TASK DESCRIPTION:
Can you pull out every line of the rows below word for word, leaving the pictures out of your answer?

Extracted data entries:
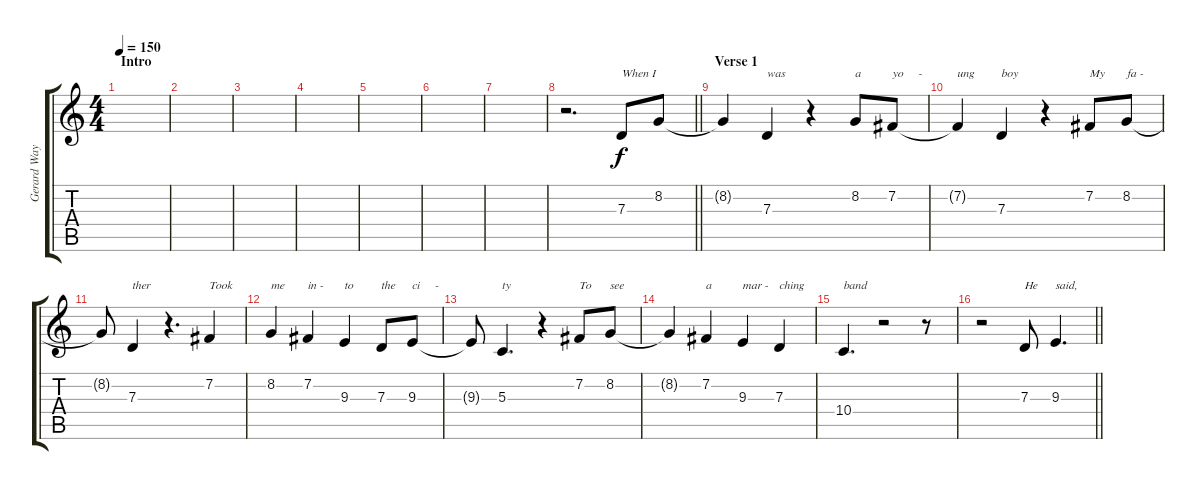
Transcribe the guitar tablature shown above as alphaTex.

\track ("Gerard Way (vocals)" "Gerard Way") {instrument clarinet}
\staff {score tabs}
\tuning (E4 B3 G3 D3 A2 E2) {hide}
\ts (4 4)
\section ("" "Intro")
\tempo 150
\clef g2
\ks c
|
|
|
|
|
|
|
\barLineRight lightlight
r.2{d} 7.3.8{txt "When I"} 8.2.8 |
\section ("" "Verse 1")
8.2{t}.4 7.3.4{txt "was"} r.4 8.2.8{txt "a"} 7.2.8{txt "yo     -"} |
7.2{t}.4{txt "ung"} 7.3.4{txt "boy"} r.4 7.2.8{txt "My"} 8.2.8{txt "fa -"} |
8.2{t}.8 7.3.4{txt "ther"} r.4{d} 7.2.4{txt "Took"} |
8.2.4{txt "me"} 7.2.4{txt "in - "} 9.3.4{txt "to"} 7.3.8{txt "the"} 9.3.8{txt "ci     - "} |
9.3{t}.8 5.3.4{d txt "ty"} r.4 7.2.8{txt "To"} 8.2.8{txt "see"} |
8.2{t}.4 7.2.4{txt "a"} 9.3.4{txt "mar -"} 7.3.4{txt "ching"} |
10.4.4{d txt "band"} r.2 r.8 |
\barLineRight lightlight
r.2 7.3.8{txt "He"} 9.3.4{d txt "said,"}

OUTPUT FOR THIS EXERCISE:
Transcribe the guitar tablature shown above as alphaTex.

\track ("Gerard Way (vocals)" "Gerard Way") {instrument clarinet}
\staff {score tabs}
\tuning (E4 B3 G3 D3 A2 E2) {hide}
\ts (4 4)
\section ("" "Intro")
\tempo 150
\clef g2
\ks c
|
|
|
|
|
|
|
\barLineRight lightlight
r.2{d} 7.3.8{txt "When I"} 8.2.8 |
\section ("" "Verse 1")
8.2{t}.4 7.3.4{txt "was"} r.4 8.2.8{txt "a"} 7.2.8{txt "yo     -"} |
7.2{t}.4{txt "ung"} 7.3.4{txt "boy"} r.4 7.2.8{txt "My"} 8.2.8{txt "fa -"} |
8.2{t}.8 7.3.4{txt "ther"} r.4{d} 7.2.4{txt "Took"} |
8.2.4{txt "me"} 7.2.4{txt "in - "} 9.3.4{txt "to"} 7.3.8{txt "the"} 9.3.8{txt "ci     - "} |
9.3{t}.8 5.3.4{d txt "ty"} r.4 7.2.8{txt "To"} 8.2.8{txt "see"} |
8.2{t}.4 7.2.4{txt "a"} 9.3.4{txt "mar -"} 7.3.4{txt "ching"} |
10.4.4{d txt "band"} r.2 r.8 |
\barLineRight lightlight
r.2 7.3.8{txt "He"} 9.3.4{d txt "said,"}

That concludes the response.